___ Given data

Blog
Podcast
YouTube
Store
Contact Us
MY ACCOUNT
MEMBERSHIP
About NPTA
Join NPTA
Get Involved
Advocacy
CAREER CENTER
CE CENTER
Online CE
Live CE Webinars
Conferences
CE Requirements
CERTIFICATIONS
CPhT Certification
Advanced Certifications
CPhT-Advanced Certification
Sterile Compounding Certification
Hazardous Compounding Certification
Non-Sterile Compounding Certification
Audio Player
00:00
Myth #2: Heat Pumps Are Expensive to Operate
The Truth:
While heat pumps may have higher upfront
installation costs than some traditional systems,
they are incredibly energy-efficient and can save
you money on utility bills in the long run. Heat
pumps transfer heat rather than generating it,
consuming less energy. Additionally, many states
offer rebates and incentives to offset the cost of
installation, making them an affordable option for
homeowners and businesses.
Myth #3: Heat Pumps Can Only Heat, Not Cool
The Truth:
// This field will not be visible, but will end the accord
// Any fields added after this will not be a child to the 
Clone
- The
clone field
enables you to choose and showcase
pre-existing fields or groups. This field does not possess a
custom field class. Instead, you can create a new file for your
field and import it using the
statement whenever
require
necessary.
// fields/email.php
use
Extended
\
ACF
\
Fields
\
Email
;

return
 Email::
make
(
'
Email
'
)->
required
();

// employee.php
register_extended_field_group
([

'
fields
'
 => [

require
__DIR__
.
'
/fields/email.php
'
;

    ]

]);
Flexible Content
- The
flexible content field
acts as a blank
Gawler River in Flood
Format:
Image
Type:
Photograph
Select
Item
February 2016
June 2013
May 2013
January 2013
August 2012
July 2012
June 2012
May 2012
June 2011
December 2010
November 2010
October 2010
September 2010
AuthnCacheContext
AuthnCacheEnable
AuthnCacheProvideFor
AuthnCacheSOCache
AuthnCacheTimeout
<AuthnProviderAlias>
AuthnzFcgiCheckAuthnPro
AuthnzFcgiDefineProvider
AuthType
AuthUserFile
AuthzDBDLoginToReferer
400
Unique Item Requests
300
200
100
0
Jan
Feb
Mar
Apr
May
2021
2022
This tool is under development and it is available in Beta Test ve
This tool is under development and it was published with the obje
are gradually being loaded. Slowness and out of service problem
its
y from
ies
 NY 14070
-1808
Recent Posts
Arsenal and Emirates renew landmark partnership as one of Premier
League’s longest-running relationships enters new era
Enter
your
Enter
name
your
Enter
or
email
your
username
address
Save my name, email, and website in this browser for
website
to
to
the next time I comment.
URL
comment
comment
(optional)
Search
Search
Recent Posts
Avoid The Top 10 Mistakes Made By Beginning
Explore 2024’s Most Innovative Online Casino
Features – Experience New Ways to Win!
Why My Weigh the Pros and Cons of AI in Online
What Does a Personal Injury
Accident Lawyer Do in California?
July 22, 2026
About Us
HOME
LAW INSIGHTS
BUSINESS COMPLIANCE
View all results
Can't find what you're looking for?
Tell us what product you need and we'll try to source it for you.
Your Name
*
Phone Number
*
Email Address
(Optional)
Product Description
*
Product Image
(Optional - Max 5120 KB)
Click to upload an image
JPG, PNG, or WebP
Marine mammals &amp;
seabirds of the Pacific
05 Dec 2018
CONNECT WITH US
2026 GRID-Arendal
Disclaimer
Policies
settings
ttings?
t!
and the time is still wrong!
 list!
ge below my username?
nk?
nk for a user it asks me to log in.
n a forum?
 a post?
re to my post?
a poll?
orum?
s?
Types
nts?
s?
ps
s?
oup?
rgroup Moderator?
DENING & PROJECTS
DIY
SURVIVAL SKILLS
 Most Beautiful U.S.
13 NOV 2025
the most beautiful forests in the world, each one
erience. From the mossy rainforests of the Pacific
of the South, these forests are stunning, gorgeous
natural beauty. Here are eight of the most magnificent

______

Out of the preceding entries, pull every line containing the string "under".

Finished task.
This tool is under development and it is available in Beta Test ve
This tool is under development and it was published with the obje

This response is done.